While CBN doesn’t get people particularly high, it can make them sleepy. In fact, it’s known as the cannabinoid with the greatest sedative properties. Consuming 5 mg of CBN is the equivalent of taking 10 mg of Valium – but with only 10% of Valium’s psychoactive effects.
Good for Pain & Glaucoma .
CBN/THC do share some similarities, however: both are excellent at killing pain, as well as reducing intra-ocular pressure in glaucoma patients. This spurred scientists to research various CBN effects to discover the medical potential of this cannabinoid.
CBN Medical Uses.
For recreational users, CBN-filled, stale marijuana is a negative. For researchers, however, CBN is proving to have some excellent medical uses when tested in the lab. Because its chemical composition is very similar to THC, it shares some of THC’s properties killing pain, but CBN’s differences make it useful in other ways, as well.
As discussed above, cannabinol has made the most waves due to its particularly powerful sedative effects. It calms in a similar fashion to Valium but has very few its psychoactive effects, meaning that it can quell anxiety without leaving people feeling “spaced out” or unable to function. Many indica strains of marijuana have higher amounts of CBN (which may somewhat contribute to their sedative effects). However, these amounts are still in such small concentrations that the direct effect from CBN is still small unless the cannabinoid is concentrated (as it is when scientists use it in a lab setting).
Some research suggests that CBN may have potent anti-inflammatory properties. Studies on rats have shown the cannabinoid’s ability to effectively reduce inflammation (5).

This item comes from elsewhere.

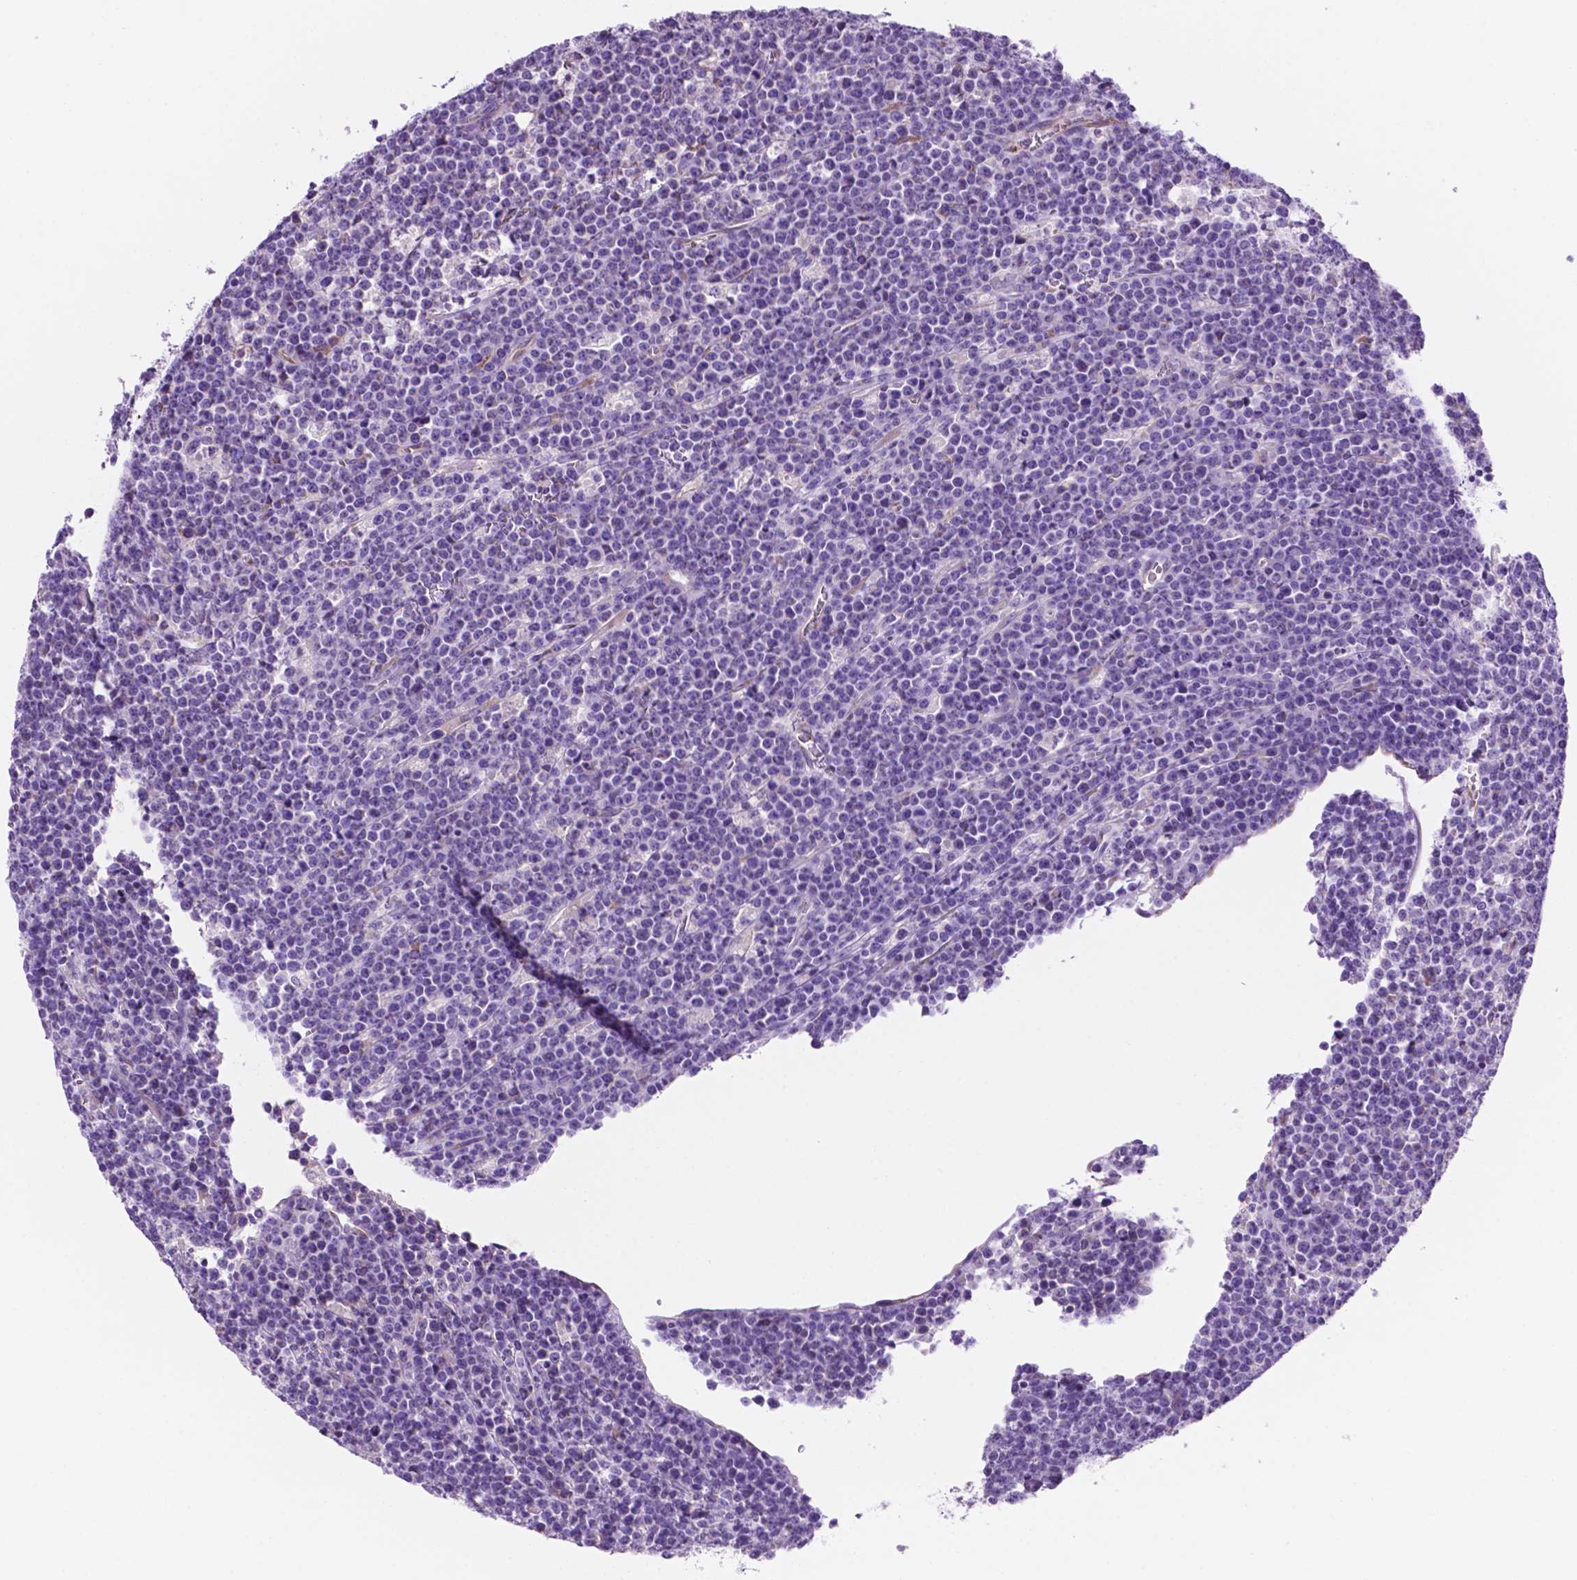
{"staining": {"intensity": "negative", "quantity": "none", "location": "none"}, "tissue": "lymphoma", "cell_type": "Tumor cells", "image_type": "cancer", "snomed": [{"axis": "morphology", "description": "Malignant lymphoma, non-Hodgkin's type, High grade"}, {"axis": "topography", "description": "Ovary"}], "caption": "DAB immunohistochemical staining of human high-grade malignant lymphoma, non-Hodgkin's type displays no significant expression in tumor cells. (Immunohistochemistry (ihc), brightfield microscopy, high magnification).", "gene": "CEACAM7", "patient": {"sex": "female", "age": 56}}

Another study on rats that consumed CBN found that the subjects who were exposed to higher doses of the cannabinoid also consumed more food and more frequently than those who took lower doses (6).

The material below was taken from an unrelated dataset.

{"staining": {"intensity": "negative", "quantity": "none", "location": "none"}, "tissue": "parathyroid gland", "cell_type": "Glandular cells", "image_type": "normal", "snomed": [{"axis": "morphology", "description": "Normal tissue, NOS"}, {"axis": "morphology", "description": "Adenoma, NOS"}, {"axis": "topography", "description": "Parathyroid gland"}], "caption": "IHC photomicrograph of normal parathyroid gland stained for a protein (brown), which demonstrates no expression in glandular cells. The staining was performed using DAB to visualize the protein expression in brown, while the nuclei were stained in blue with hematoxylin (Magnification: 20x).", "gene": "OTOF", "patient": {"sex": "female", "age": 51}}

The researchers explained this phenomenon with CBN’s affinity to the CB1 receptor. CBN may be a decent alternative to THC for treating eating disorders, especially if a person is sensitive to the psychoactive effects of the latter.
In his research paper titled “Taming THC: Potential Cannabis Synergy and Cannabinoid-Terpenoid Interactions,” an esteemed neuroscientist and cannabis expert Dr. Ethan Russo discusses the potential benefits of CBN in improving the health of bone marrow (7).
While he emphasizes this is only a theory that would have to be further proven, there’s a chance that CBN could assist the endocannabinoid system (ECS) in bone formation and speed up their regeneration.
Psoriasis is a skin condition that causes constant discomfort by creating flaky, crusty patches of skin covered by white-ish scales.
Preliminary research suggests that CBN may be capable of decreasing keratinocyte (a skin cell type) proliferation.
Psoriasis sufferers struggle with overactive keratinocytes, which is why those flaky skin patches appear in the first place. By reducing their activity, CBN may reduce this problem and relieve other symptoms, such as itching and skin irritation (9).
Cannabinol is a mild CB1 and CB2 agonist, so it has very little influence on these receptors. However, as a byproduct of THC’s oxidation, it can help with pain management.
For example, CBN can trigger the release of peptides from sensory nerves, mitigating pain signals (10). Scientists theorize that the painkilling effects of CBN are independent of CB1 and CB2 receptors and stem from its interaction with another cannabinoid receptor that remains undiscovered.